Data:
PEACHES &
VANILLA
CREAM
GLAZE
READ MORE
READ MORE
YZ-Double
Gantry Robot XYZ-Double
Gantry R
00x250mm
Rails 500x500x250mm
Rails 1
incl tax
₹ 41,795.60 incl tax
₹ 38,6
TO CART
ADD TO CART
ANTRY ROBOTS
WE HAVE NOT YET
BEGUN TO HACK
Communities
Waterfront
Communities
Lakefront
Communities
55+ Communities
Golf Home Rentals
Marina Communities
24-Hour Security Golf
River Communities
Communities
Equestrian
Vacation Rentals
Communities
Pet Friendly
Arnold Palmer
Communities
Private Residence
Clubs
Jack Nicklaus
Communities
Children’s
...
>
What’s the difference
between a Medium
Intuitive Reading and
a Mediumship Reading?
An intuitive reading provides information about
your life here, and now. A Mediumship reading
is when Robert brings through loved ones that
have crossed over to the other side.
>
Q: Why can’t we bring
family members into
* * *
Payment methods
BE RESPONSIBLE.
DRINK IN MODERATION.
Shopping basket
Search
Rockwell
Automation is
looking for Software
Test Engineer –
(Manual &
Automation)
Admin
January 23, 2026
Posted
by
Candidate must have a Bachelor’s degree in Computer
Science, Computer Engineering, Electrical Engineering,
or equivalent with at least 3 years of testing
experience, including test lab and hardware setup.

Your instructions:
Reproduce exactly the section above that begins at the line containing "ADD TO CART" and ends at the line containing "Pet Friendly", leaving out all other lines.

Completed exercise:
ADD TO CART
ANTRY ROBOTS
WE HAVE NOT YET
BEGUN TO HACK
Communities
Waterfront
Communities
Lakefront
Communities
55+ Communities
Golf Home Rentals
Marina Communities
24-Hour Security Golf
River Communities
Communities
Equestrian
Vacation Rentals
Communities
Pet Friendly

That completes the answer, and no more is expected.